• Action item
From the line containing "- Tuples can though!" down to the final line of the entries below, restate each line word for word and add nothing.

• Given records
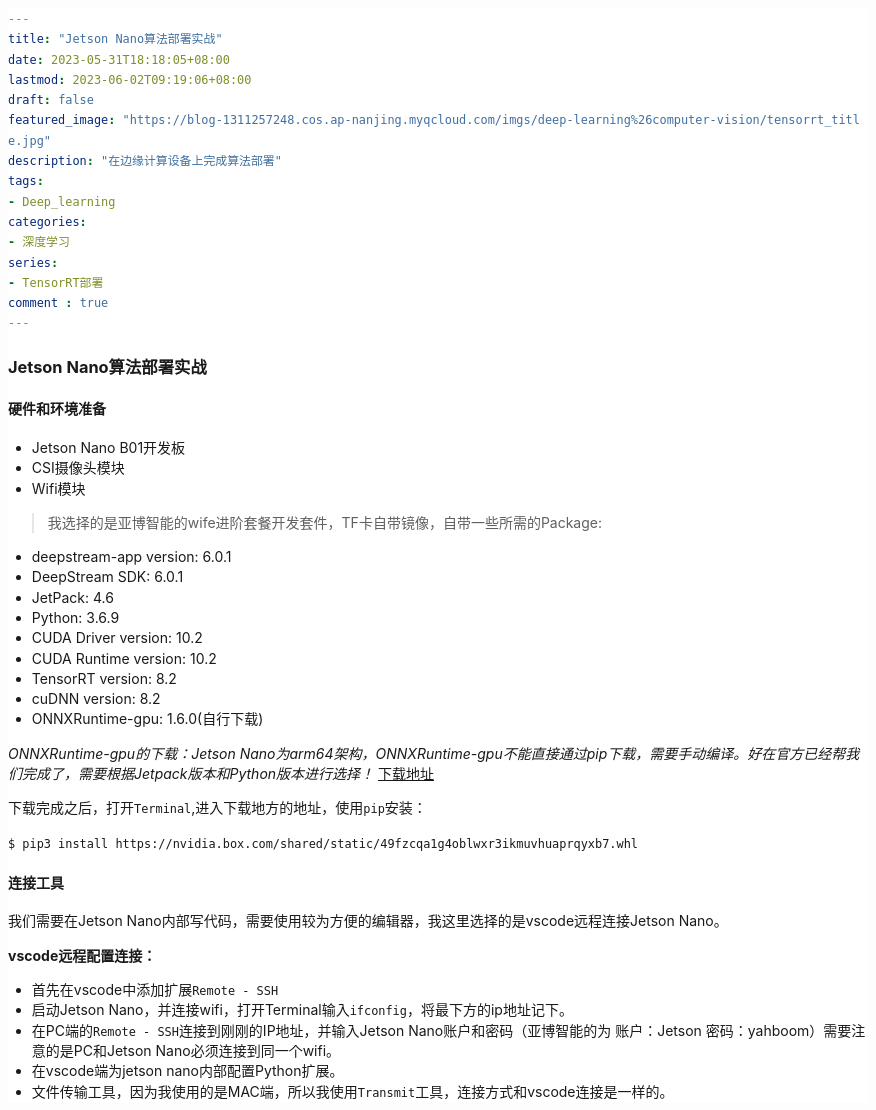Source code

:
 ```yaml
---
title: "Jetson Nano算法部署实战"
date: 2023-05-31T18:18:05+08:00
lastmod: 2023-06-02T09:19:06+08:00
draft: false
featured_image: "https://blog-1311257248.cos.ap-nanjing.myqcloud.com/imgs/deep-learning%26computer-vision/tensorrt_title.jpg"
description: "在边缘计算设备上完成算法部署"
tags:
- Deep_learning
categories:
- 深度学习
series:
- TensorRT部署
comment : true
---
```


### Jetson Nano算法部署实战

#### 硬件和环境准备
* Jetson Nano B01开发板
* CSI摄像头模块
* Wifi模块

> 我选择的是亚博智能的wife进阶套餐开发套件，TF卡自带镜像，自带一些所需的Package:
* deepstream-app version: 6.0.1
* DeepStream SDK: 6.0.1
* JetPack: 4.6
* Python: 3.6.9
* CUDA Driver version: 10.2
* CUDA Runtime version: 10.2
* TensorRT version: 8.2
* cuDNN version: 8.2
* ONNXRuntime-gpu: 1.6.0(自行下载)

*ONNXRuntime-gpu的下载：Jetson Nano为arm64架构，ONNXRuntime-gpu不能直接通过pip下载，需要手动编译。好在官方已经帮我们完成了，需要根据Jetpack版本和Python版本进行选择！* [下载地址](https://elinux.org/Jetson_Zoo#ONNX_Runtime)

下载完成之后，打开`Terminal`,进入下载地方的地址，使用`pip`安装：
```shell
$ pip3 install https://nvidia.box.com/shared/static/49fzcqa1g4oblwxr3ikmuvhuaprqyxb7.whl
```

#### 连接工具

我们需要在Jetson Nano内部写代码，需要使用较为方便的编辑器，我这里选择的是vscode远程连接Jetson Nano。

**vscode远程配置连接：**
* 首先在vscode中添加扩展`Remote - SSH`
* 启动Jetson Nano，并连接wifi，打开Terminal输入`ifconfig`，将最下方的ip地址记下。
* 在PC端的`Remote - SSH`连接到刚刚的IP地址，并输入Jetson Nano账户和密码（亚博智能的为 账户：Jetson 密码：yahboom）需要注意的是PC和Jetson Nano必须连接到同一个wifi。
* 在vscode端为jetson nano内部配置Python扩展。
* 文件传输工具，因为我使用的是MAC端，所以我使用`Transmit`工具，连接方式和vscode连接是一样的。
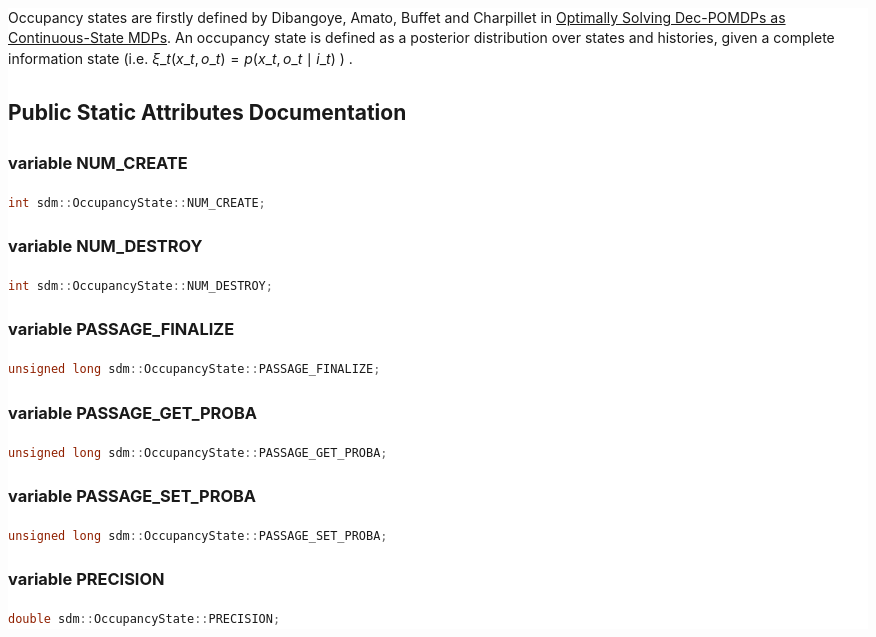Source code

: 
Occupancy states are firstly defined by Dibangoye, Amato, Buffet and Charpillet in [Optimally Solving Dec-POMDPs as Continuous-State MDPs](https://hal.inria.fr/hal-01279444/document). An occupancy state is defined as a posterior distribution over states and histories, given a complete information state (i.e. $\xi\_t (x\_{t}, o\_{t} ) = p(x\_{t}, o\_t \mid i\_{t})$ ) . 

    
## Public Static Attributes Documentation


### variable NUM\_CREATE 


```cpp
int sdm::OccupancyState::NUM_CREATE;
```



### variable NUM\_DESTROY 


```cpp
int sdm::OccupancyState::NUM_DESTROY;
```



### variable PASSAGE\_FINALIZE 


```cpp
unsigned long sdm::OccupancyState::PASSAGE_FINALIZE;
```



### variable PASSAGE\_GET\_PROBA 


```cpp
unsigned long sdm::OccupancyState::PASSAGE_GET_PROBA;
```



### variable PASSAGE\_SET\_PROBA 


```cpp
unsigned long sdm::OccupancyState::PASSAGE_SET_PROBA;
```



### variable PRECISION 


```cpp
double sdm::OccupancyState::PRECISION;
```

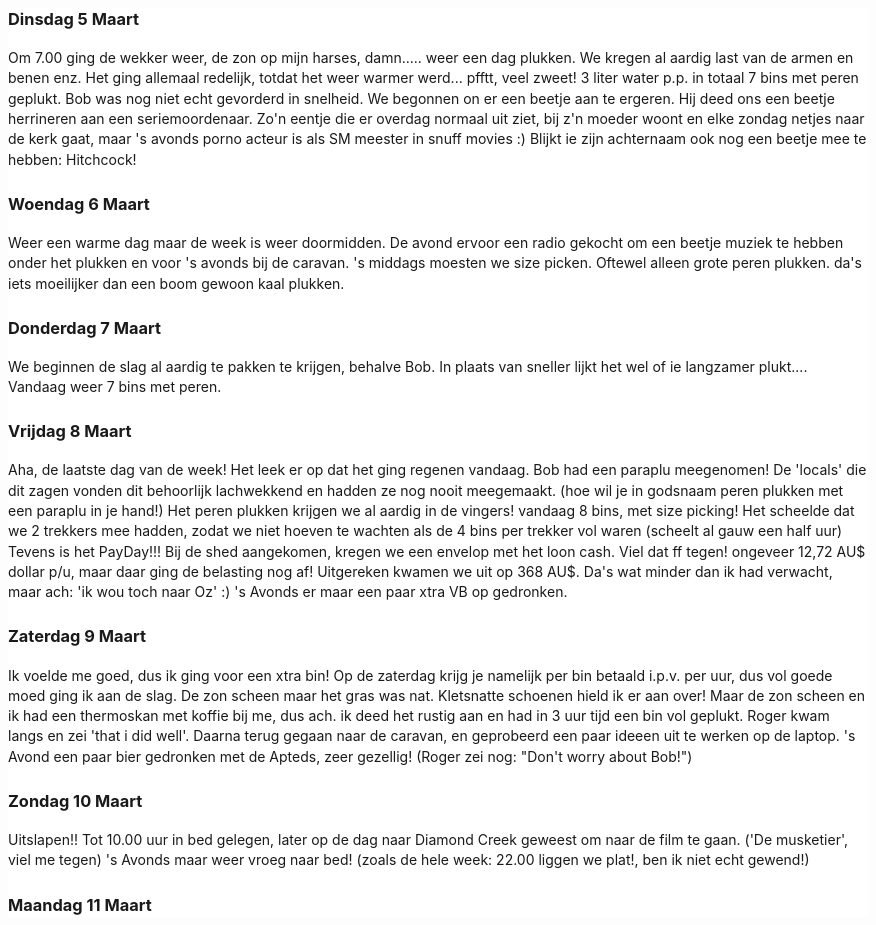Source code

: ### Dinsdag 5 Maart

Om 7.00 ging de wekker weer, de zon op mijn harses, damn..... weer een dag plukken. We kregen al aardig last van de armen en benen enz. Het ging allemaal redelijk, totdat het weer warmer werd... pfftt, veel zweet! 3 liter water p.p. in totaal 7 bins met peren geplukt. Bob was nog niet echt gevorderd in snelheid. We begonnen on er een beetje aan te ergeren. Hij deed ons een beetje herrineren aan een seriemoordenaar. Zo'n eentje die er overdag normaal uit ziet, bij z'n moeder woont en elke zondag netjes naar de kerk gaat, maar 's avonds porno acteur is als SM meester in snuff movies :) Blijkt ie zijn achternaam ook nog een beetje mee te hebben: Hitchcock!

### Woendag 6 Maart

Weer een warme dag maar de week is weer doormidden. De avond ervoor een radio gekocht om een beetje muziek te hebben onder het plukken en voor 's avonds bij de caravan. 's middags moesten we size picken. Oftewel alleen grote peren plukken. da's iets moeilijker dan een boom gewoon kaal plukken.

### Donderdag 7 Maart

We beginnen de slag al aardig te pakken te krijgen, behalve Bob. In plaats van sneller lijkt het wel of ie langzamer plukt.... Vandaag weer 7 bins met peren.

### Vrijdag 8 Maart

Aha, de laatste dag van de week! Het leek er op dat het ging regenen vandaag. Bob had een paraplu meegenomen! De 'locals' die dit zagen vonden dit behoorlijk lachwekkend en hadden ze nog nooit meegemaakt. (hoe wil je in godsnaam peren plukken met een paraplu in je hand!) Het peren plukken krijgen we al aardig in de vingers! vandaag 8 bins, met size picking! Het scheelde dat we 2 trekkers mee hadden, zodat we niet hoeven te wachten als de 4 bins per trekker vol waren (scheelt al gauw een half uur) Tevens is het PayDay!!!
Bij de shed aangekomen, kregen we een envelop met het loon cash. Viel dat ff tegen! ongeveer 12,72 AU$ dollar p/u, maar daar ging de belasting nog af! Uitgereken kwamen we uit op 368 AU$. Da's wat minder dan ik had verwacht, maar ach: 'ik wou toch naar Oz' :) 's Avonds er maar een paar xtra VB op gedronken.

### Zaterdag 9 Maart

Ik voelde me goed, dus ik ging voor een xtra bin! Op de zaterdag krijg je namelijk per bin betaald i.p.v. per uur, dus vol goede moed ging ik aan de slag. De zon scheen maar het gras was nat. Kletsnatte schoenen hield ik er aan over! Maar de zon scheen en ik had een thermoskan met koffie bij me, dus ach. ik deed het rustig aan en had in 3 uur tijd een bin vol geplukt. Roger kwam langs en zei 'that i did well'. Daarna terug gegaan naar de caravan, en geprobeerd een paar ideeen uit te werken op de laptop. 's Avond een paar bier gedronken met de Apteds, zeer gezellig! (Roger zei nog: "Don't worry about Bob!")

### Zondag 10 Maart

Uitslapen!! Tot 10.00 uur in bed gelegen, later op de dag naar Diamond Creek geweest om naar de film te gaan. ('De musketier', viel me tegen) 's Avonds maar weer vroeg naar bed! (zoals de hele week: 22.00 liggen we plat!, ben ik niet echt gewend!)

### Maandag 11 Maart
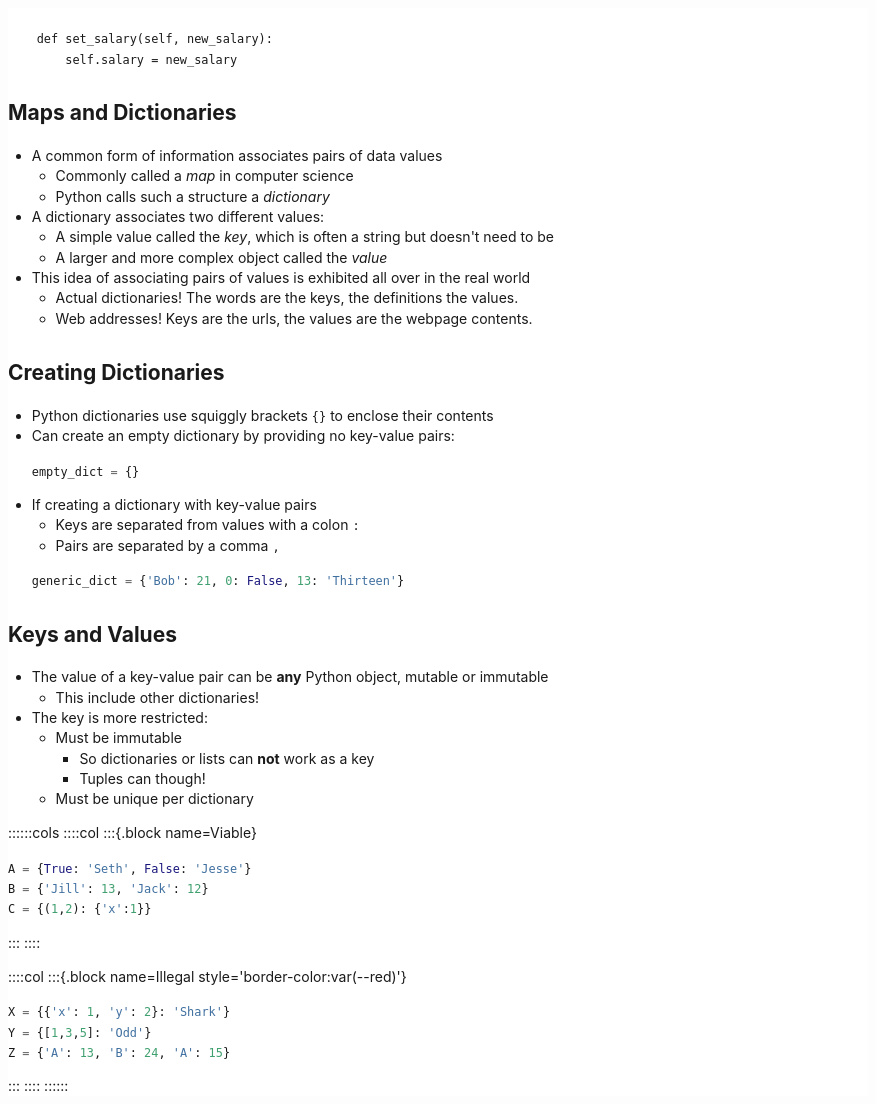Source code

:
 ```{.python style='max-height:900px'}

	def set_salary(self, new_salary):
		self.salary = new_salary
```

## Maps and Dictionaries
- A common form of information associates pairs of data values
	- Commonly called a _map_ in computer science
	- Python calls such a structure a _dictionary_
- A dictionary associates two different values:
	- A simple value called the _key_, which is often a string but doesn't need to be
	- A larger and more complex object called the _value_
- This idea of associating pairs of values is exhibited all over in the real world
	- Actual dictionaries! The words are the keys, the definitions the values.
	- Web addresses! Keys are the urls, the values are the webpage contents.

## Creating Dictionaries
- Python dictionaries use squiggly brackets ```{}``` to enclose their contents
- Can create an empty dictionary by providing no key-value pairs:
  ```python
  empty_dict = {}
  ```
- If creating a dictionary with key-value pairs
	- Keys are separated from values with a colon ```:```
	- Pairs are separated by a comma ```,```
  ```python
  generic_dict = {'Bob': 21, 0: False, 13: 'Thirteen'}
  ```

## Keys and Values
- The value of a key-value pair can be **any** Python object, mutable or immutable
	- This include other dictionaries!
- The key is more restricted:
	- Must be immutable
		- So dictionaries or lists can **not** work as a key
		- Tuples can though!
	- Must be unique per dictionary

::::::cols
::::col
:::{.block name=Viable}
```python
A = {True: 'Seth', False: 'Jesse'}
B = {'Jill': 13, 'Jack': 12}
C = {(1,2): {'x':1}}
```
:::
::::

::::col
:::{.block name=Illegal style='border-color:var(--red)'}
```python
X = {{'x': 1, 'y': 2}: 'Shark'}
Y = {[1,3,5]: 'Odd'}
Z = {'A': 13, 'B': 24, 'A': 15}
```
:::
::::
::::::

• Problem solution
		- Tuples can though!
	- Must be unique per dictionary

::::::cols
::::col
:::{.block name=Viable}
```python
A = {True: 'Seth', False: 'Jesse'}
B = {'Jill': 13, 'Jack': 12}
C = {(1,2): {'x':1}}
```
:::
::::

::::col
:::{.block name=Illegal style='border-color:var(--red)'}
```python
X = {{'x': 1, 'y': 2}: 'Shark'}
Y = {[1,3,5]: 'Odd'}
Z = {'A': 13, 'B': 24, 'A': 15}
```
:::
::::
::::::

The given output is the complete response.